> **What to produce**
Update the listing from its start through the line containing "chroniques privilégient l'enthousiasme" by replacing "Website" with "Site web" and leaving everything else unchanged. Return only those lines.

> **Given entries**
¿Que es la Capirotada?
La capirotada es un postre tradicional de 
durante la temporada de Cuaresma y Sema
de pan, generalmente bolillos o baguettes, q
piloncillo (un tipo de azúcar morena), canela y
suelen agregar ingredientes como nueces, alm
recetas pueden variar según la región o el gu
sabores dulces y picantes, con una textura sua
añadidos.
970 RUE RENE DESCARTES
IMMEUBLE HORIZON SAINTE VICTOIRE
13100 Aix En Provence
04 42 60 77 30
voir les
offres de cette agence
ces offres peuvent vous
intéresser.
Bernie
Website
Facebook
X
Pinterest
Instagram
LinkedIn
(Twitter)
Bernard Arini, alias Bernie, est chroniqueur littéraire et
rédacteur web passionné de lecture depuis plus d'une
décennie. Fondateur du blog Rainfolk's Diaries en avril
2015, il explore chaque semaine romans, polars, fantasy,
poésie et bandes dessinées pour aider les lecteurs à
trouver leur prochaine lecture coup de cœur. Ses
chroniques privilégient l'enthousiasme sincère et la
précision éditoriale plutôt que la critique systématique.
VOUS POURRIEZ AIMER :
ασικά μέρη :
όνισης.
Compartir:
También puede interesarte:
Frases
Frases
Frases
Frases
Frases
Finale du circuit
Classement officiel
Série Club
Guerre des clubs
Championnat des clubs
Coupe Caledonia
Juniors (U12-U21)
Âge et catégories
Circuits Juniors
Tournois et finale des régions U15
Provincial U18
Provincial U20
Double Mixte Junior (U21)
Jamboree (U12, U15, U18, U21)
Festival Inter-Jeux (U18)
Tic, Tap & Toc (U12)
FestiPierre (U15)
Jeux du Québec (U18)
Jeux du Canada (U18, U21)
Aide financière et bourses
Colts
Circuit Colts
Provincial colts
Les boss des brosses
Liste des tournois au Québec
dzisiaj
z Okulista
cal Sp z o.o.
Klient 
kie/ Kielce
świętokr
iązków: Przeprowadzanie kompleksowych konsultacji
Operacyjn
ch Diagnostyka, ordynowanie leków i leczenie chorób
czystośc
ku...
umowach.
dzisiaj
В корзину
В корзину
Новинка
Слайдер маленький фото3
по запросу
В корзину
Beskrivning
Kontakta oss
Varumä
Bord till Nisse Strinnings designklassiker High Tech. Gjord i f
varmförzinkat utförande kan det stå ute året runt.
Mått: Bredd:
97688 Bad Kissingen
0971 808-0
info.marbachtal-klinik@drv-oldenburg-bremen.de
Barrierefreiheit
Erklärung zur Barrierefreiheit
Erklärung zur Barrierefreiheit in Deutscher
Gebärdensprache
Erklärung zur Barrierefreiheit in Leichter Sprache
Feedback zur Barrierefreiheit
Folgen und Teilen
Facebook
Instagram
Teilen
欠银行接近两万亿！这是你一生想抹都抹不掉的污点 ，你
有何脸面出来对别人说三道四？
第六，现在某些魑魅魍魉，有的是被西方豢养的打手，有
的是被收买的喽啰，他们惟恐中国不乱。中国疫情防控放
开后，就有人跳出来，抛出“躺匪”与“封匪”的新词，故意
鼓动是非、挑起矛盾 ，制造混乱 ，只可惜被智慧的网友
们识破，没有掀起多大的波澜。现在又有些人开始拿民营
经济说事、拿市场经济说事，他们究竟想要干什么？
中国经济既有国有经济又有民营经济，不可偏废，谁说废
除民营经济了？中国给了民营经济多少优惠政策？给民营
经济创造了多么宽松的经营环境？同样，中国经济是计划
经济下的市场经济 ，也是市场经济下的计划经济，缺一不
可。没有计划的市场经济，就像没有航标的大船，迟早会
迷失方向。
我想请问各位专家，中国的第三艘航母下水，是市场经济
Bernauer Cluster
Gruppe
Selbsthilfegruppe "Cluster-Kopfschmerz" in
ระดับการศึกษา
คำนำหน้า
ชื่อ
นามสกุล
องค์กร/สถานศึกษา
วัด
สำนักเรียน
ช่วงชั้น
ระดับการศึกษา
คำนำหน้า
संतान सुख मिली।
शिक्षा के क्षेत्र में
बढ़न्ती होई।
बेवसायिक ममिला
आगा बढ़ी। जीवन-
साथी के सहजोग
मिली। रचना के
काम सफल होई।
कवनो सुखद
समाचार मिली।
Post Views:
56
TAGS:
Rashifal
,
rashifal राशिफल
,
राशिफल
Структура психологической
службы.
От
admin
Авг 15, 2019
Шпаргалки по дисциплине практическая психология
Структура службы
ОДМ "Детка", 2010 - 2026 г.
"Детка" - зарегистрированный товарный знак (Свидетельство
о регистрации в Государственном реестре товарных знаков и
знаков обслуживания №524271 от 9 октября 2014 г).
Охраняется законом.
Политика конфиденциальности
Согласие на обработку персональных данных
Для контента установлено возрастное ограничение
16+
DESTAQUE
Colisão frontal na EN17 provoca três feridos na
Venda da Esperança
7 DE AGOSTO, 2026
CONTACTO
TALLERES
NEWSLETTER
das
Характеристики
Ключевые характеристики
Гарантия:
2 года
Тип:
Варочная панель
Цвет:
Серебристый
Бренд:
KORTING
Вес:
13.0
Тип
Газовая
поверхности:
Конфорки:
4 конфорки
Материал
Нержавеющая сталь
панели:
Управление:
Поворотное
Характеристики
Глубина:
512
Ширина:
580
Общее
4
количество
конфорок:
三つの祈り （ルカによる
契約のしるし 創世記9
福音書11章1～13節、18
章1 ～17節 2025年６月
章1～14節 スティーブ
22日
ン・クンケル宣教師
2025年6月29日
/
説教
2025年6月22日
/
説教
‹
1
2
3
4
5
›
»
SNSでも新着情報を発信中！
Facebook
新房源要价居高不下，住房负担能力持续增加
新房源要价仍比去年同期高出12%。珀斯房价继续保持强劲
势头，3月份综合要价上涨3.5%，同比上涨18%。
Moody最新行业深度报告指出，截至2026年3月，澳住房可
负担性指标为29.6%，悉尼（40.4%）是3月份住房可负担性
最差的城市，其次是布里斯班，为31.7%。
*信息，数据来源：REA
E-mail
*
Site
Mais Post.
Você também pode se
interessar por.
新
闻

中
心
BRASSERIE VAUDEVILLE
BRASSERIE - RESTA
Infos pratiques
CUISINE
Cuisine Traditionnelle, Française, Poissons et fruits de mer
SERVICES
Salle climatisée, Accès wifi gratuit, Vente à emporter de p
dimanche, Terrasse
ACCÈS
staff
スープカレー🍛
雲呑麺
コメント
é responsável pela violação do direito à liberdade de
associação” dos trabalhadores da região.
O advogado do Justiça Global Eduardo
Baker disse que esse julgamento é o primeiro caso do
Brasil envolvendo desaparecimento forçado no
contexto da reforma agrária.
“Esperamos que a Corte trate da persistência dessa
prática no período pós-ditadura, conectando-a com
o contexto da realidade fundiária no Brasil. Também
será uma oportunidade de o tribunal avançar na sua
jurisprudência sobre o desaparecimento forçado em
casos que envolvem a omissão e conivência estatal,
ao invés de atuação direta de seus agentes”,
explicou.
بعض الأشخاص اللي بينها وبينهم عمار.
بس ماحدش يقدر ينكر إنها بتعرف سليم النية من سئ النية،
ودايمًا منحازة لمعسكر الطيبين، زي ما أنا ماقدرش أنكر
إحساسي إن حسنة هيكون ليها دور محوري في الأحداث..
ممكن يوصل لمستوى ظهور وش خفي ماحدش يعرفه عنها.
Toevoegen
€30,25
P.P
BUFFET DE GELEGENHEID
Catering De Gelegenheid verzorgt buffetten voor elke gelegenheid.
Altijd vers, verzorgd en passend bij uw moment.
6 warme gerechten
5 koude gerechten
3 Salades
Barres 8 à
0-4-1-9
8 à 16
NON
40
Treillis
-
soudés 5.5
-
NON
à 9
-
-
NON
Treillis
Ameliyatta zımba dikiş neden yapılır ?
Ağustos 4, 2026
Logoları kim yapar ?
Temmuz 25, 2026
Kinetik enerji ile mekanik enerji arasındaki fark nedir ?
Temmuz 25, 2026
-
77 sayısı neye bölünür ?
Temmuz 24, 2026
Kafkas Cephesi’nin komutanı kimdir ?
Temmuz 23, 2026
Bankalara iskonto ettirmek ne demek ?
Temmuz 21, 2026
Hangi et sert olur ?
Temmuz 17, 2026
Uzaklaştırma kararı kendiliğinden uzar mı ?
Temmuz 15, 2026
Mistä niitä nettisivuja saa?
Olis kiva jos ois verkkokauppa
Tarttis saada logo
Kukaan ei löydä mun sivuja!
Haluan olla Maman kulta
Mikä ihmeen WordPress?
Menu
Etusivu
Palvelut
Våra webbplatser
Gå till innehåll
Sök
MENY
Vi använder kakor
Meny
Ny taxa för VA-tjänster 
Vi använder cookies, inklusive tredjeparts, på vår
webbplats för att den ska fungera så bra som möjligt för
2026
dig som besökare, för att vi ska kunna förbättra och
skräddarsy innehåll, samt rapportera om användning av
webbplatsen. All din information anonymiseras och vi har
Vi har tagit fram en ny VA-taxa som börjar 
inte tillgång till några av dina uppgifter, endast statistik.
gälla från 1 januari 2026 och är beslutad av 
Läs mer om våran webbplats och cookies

> **Task answer**
¿Que es la Capirotada?
La capirotada es un postre tradicional de 
durante la temporada de Cuaresma y Sema
de pan, generalmente bolillos o baguettes, q
piloncillo (un tipo de azúcar morena), canela y
suelen agregar ingredientes como nueces, alm
recetas pueden variar según la región o el gu
sabores dulces y picantes, con una textura sua
añadidos.
970 RUE RENE DESCARTES
IMMEUBLE HORIZON SAINTE VICTOIRE
13100 Aix En Provence
04 42 60 77 30
voir les
offres de cette agence
ces offres peuvent vous
intéresser.
Bernie
Site web
Facebook
X
Pinterest
Instagram
LinkedIn
(Twitter)
Bernard Arini, alias Bernie, est chroniqueur littéraire et
rédacteur web passionné de lecture depuis plus d'une
décennie. Fondateur du blog Rainfolk's Diaries en avril
2015, il explore chaque semaine romans, polars, fantasy,
poésie et bandes dessinées pour aider les lecteurs à
trouver leur prochaine lecture coup de cœur. Ses
chroniques privilégient l'enthousiasme sincère et la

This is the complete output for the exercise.